▶ EXERCISE PROMPT
Pick every line from the data below that contains the string "which" and copy it.

▶ Page-level text extractions
──────────────────────────────

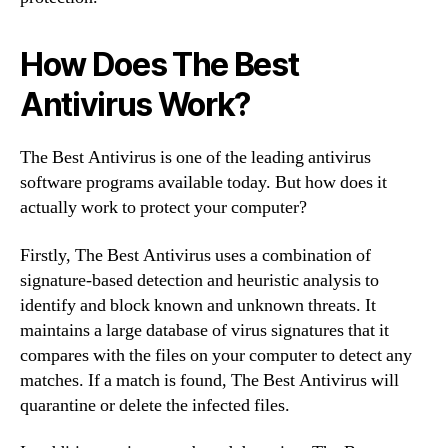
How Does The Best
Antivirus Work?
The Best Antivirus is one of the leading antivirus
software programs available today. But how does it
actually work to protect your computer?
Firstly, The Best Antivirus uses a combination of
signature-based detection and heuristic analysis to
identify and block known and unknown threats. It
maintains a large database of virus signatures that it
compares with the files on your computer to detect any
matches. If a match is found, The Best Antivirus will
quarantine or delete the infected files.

──────────────────────────────

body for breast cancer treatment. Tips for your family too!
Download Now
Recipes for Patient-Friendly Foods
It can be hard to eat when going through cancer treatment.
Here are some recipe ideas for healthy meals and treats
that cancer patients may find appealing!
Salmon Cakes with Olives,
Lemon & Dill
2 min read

──────────────────────────────

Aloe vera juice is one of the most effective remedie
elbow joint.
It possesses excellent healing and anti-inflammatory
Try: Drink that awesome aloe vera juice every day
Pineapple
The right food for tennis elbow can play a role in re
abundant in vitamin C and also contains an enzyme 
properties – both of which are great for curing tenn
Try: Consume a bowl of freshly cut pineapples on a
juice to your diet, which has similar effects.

──────────────────────────────

▶ SOLUTION TO THIS TASK
properties – both of which are great for curing tenn
juice to your diet, which has similar effects.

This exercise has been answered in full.